Given exercise –
Count the lines below that contain the string "green", treating uppercase and lowercase as different. Reply with only the number.

⟨

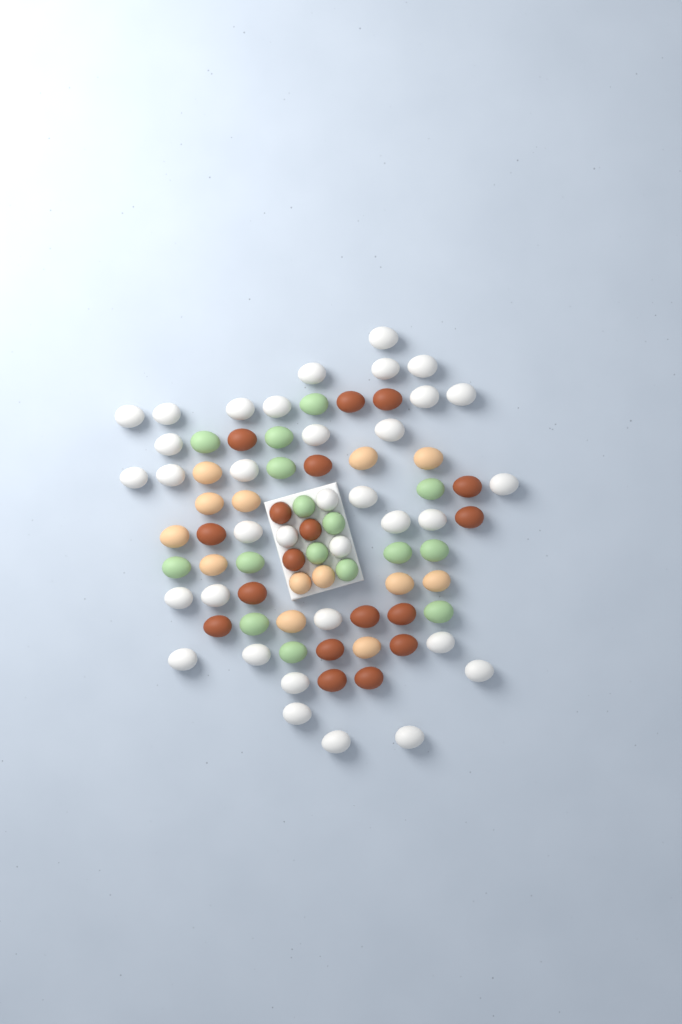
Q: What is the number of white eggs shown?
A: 35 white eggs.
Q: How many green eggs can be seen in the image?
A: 16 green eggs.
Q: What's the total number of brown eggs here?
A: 18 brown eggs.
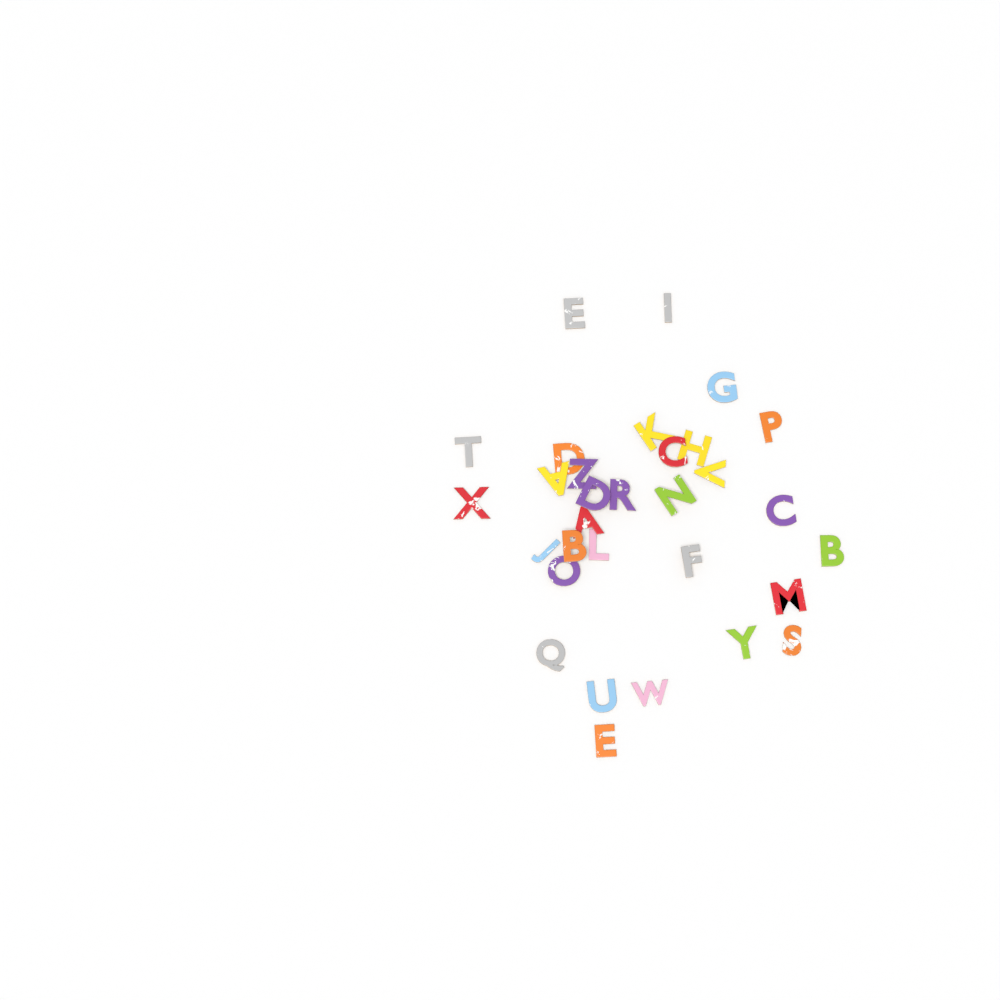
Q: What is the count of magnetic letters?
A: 31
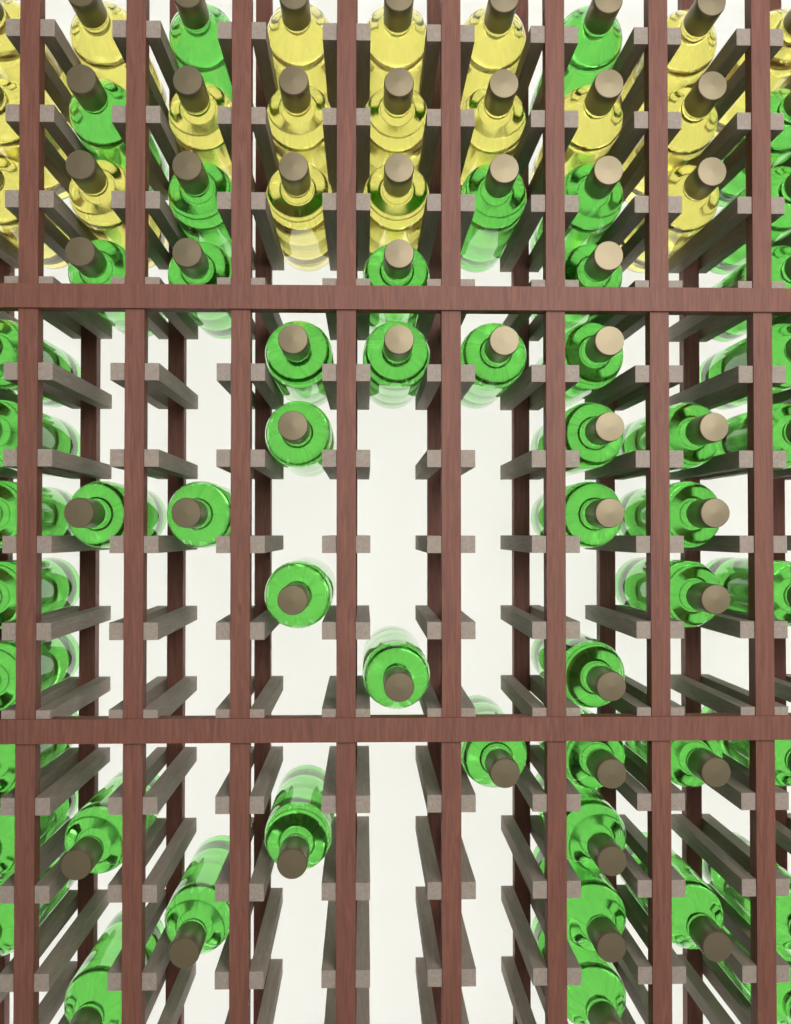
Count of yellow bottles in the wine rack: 19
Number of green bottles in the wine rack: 53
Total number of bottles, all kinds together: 72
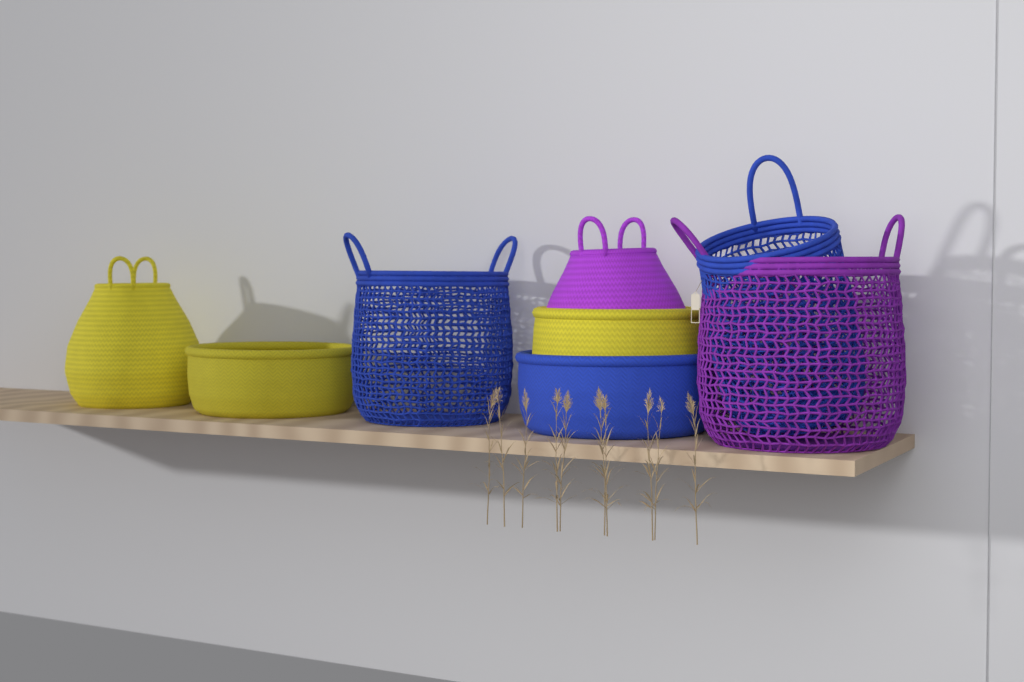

⟩

Worked answer –
3